Nuclear RNA metabolism in rat hippocampal slices incubated in vitro.

Rat hippocampal slices were incubated with [3H]uridine in vitro to analyze the metabolism of nuclear RNA and the RNA precursor fractions. Labeling of total nuclear RNA was linear for 4 h of incubation and proportional to the concentration of labeled uridine in the incubation medium. Addition of 3.5 X 10(-8) M corticosterone to the incubation medium produced an enhancement of nuclear RNA labeling with no significant effect on the labeling of the RNA precursor fraction. Progesterone and dexamethasone, at the same concentration, had no effect on either variable. Labeling of RNA by cerebellar slices under the same conditions was approximately one-half the value obtained using hippocampal slices and the cerebellar RNA precursor fraction accumulated only 65% of the radioactivity from [3H]uridine found in the hippocampal pool. Corticosterone had no effect on the labeling of total nuclear RNA in cerebellar slices. Nuclear poly(A)-containing RNA constituted 19% of the total labeled nuclear RNA in these incubations, as estimated by oligo (dT)-cellulose chromatography.

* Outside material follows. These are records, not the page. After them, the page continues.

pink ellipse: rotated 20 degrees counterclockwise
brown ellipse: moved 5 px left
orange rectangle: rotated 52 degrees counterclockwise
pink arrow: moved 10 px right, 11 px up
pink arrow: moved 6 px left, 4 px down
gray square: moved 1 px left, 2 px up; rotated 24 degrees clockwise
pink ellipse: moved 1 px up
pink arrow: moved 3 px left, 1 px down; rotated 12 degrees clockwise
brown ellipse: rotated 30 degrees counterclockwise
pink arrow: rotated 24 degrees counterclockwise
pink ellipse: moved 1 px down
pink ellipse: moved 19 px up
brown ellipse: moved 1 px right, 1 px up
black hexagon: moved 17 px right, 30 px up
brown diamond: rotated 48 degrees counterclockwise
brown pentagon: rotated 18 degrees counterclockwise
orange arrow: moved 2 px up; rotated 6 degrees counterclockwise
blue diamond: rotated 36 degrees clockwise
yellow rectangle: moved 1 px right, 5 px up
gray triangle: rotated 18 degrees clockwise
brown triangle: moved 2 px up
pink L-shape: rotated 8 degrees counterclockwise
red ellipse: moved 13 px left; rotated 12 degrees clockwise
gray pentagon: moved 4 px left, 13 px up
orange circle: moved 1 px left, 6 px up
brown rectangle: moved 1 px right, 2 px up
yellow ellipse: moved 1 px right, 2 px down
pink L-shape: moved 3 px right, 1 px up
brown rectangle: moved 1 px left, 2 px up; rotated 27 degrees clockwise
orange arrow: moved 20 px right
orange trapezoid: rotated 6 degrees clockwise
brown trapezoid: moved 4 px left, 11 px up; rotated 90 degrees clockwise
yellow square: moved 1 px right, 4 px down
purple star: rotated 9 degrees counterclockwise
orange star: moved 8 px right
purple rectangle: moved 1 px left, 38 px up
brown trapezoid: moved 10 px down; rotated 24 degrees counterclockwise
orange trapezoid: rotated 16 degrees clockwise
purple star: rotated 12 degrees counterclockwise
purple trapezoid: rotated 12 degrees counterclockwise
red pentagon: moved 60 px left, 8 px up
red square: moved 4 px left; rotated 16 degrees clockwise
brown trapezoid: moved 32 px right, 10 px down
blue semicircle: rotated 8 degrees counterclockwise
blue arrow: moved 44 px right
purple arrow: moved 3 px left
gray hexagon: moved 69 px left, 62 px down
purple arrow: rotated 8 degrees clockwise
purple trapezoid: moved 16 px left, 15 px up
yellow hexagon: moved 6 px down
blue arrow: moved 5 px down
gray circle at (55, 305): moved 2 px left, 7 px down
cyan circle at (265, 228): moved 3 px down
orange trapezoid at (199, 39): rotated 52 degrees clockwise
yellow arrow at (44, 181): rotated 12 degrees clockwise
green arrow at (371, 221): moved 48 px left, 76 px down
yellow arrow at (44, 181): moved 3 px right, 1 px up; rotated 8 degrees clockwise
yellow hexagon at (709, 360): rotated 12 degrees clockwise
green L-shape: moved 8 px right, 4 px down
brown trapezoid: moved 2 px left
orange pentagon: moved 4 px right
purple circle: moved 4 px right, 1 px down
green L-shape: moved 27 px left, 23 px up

Cordycepin (3'-deoxyadenosine) at a concentration of 25 micrograms/ml inhibited to some extent the labeling of total nuclear RNA and the RNA precursor fraction, but preferentially diminished the amount of labeled RNA bound to oligo (dT)-cellulose. Corticosterone increased the amount of [3H]RNA which bound to oligo (dT)-cellulose, while progesterone had no effect. These results show that hippocampal slices maintained in vitro, can be used to analyze nuclear RNA metabolism, one positive regulator of which in the rat hippocampus is the adrenal steroid, corticosterone.